- The Washington Times - Tuesday, October 2, 2001

Michael Jordan couldn't deal with ending his 13-year, championship ring-encrusted career as a player on anyone else's terms.
Yesterday, for the first time since his second return to the NBA, Jordan made it perfectly clear that playing again, at the age of 38, was not a choice but a compulsion.
"It's an itch that still needs to be scratched here, and I don't want that itch to bother me for the rest of my life," Jordan said yesterday at an MCI Center news conference, where he made his first public statements since ending his three-year retirement last week to play for the Washington Wizards. "When I left the game I left something on the floor. You guys might not be able to understand that."
Jordan, the former president of basketball operations and part owner of the Wizards, retired before the lockout-shortened 1999 season. Jordan's old team, the Chicago Bulls, was dismantled by ownership following the 1997-98 season, prompting Jordan's retirement. At that time Jordan said he was at peace with his decision, and he joined the Wizards in 2000.

---

*PARTS OF THE EXERCISE:*
1/ In the Jordan article, where did Jordan hold the news conference at which he spoke publicly about his return?
2/ Quote the Jordan article from "- The Washington" to "but a compulsion.".
The data after this point is separate material, unconnected to the Jordan article.

*RECORDED INFORMATION:*
---

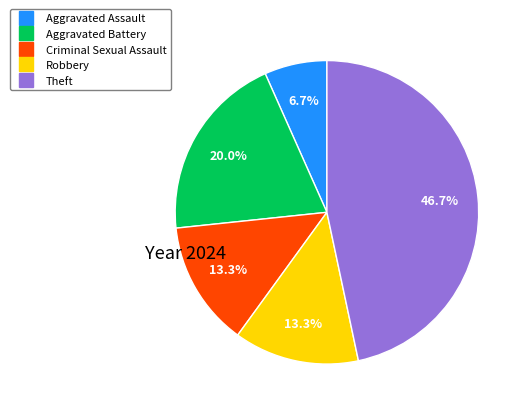

Does Criminal Sexual Assault account for over 50% of the chart?

No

---

*ANSWERS TO THE PROBLEMS:*
1/ At the MCI Center.

2/
- The Washington Times - Tuesday, October 2, 2001

Michael Jordan couldn't deal with ending his 13-year, championship ring-encrusted career as a player on anyone else's terms.
Yesterday, for the first time since his second return to the NBA, Jordan made it perfectly clear that playing again, at the age of 38, was not a choice but a compulsion.